Beaucoup d'instituteurs n'ont pas passé par ces écoles; ils se sont formés dans l'école primaire par des études libres. Pendant les vacances, ces jeunes gens se réunissent dans des congrès où ils discutent comme dans un meeting. Enfin ils obtiennent le diplôme exigé, et se présentent aux comités scolaires pour remplir les fonctions auxquelles ils se sont si rapidement préparés. Leur salaire est élevé et n'a point d'analogue en Europe: M. Hippeau, dans son livre sur l'instruction publique aux Etats-Unis, constate que dans quarante-deux villes la moyenne du traitement des instituteurs est de 8.500 francs, celui des institutrices de 2.712. Dans les campagnes, elle est de près de 250 fr. par mois pour les instituteurs, de plus de 100 fr. pour les femmes. Malgré ces avantages, l'instabilité de la situation des maîtres ne les encourage pas à persévérer, et au bout de quelques années, souvent de quelques mois, la plupart choisissent une carrière plus active et plus sûre.

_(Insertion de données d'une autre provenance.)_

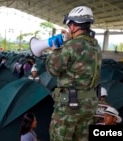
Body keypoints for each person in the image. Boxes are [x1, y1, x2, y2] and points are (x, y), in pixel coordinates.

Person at [46, 6, 102, 141]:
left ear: (73, 25)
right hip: (89, 104)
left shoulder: (71, 46)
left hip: (70, 105)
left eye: (69, 24)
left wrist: (55, 51)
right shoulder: (96, 46)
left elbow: (53, 69)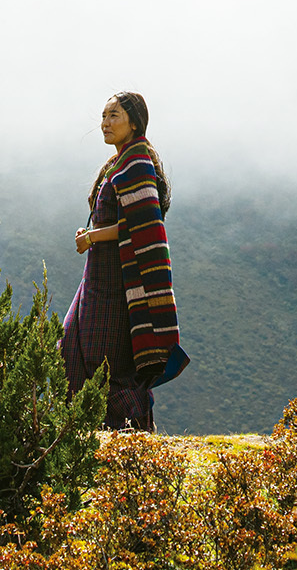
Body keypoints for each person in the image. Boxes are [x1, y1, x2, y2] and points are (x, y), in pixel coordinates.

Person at [60, 91, 187, 431]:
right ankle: (84, 432)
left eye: (114, 115)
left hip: (120, 283)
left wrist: (92, 237)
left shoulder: (138, 164)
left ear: (134, 122)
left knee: (109, 365)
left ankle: (133, 438)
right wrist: (90, 235)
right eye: (103, 116)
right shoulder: (117, 164)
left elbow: (139, 223)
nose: (105, 123)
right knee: (70, 348)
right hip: (96, 279)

Un phénomène remarquable et qui tient à la constitution même de la société américaine, c'est le nombre toujours croissant des femmes placées à la tête des écoles. Au Massachussetts, sur 10.884 écoles, 9.340 sont tenues par des institutrices. Les femmes trouvent là une profession relativement lucrative qui leur permet d'attendre l'époque du mariage: elles y apportent plus de soin que les hommes et réussissent mieux: les écoles mixtes pour les garçons et les filles, qui sont générales aux Etats-Unis, prospèrent entre leurs mains.
On ne saurait se dissimuler que ces continuels changements dans le personnel enseignant n'entraînent avec eux une révolution perpétuelle dans la manière d'enseigner. Il n'est pas de maître qui puisse suivre une méthode pendant un certain temps, en connaître les résultats; il n'en est pas qui puisse à ce régime acquérir l'expérience des enfants. Toutes les autorités scolaires sont, dans la plupart des Etats de la confédération, soumises au même régime; soumises à un renouvellement continuel par la jalousie des électeurs, il n'est pas surprenant que, malgré une bonne volonté sans pareille, elles aient quelque inexpérience et ne tirent pas de la générosité de la nation tout le profit qu'on en pourrait tirer.
Le Musée universel, revue illustrée hebdomadaire, premier semestre 1875.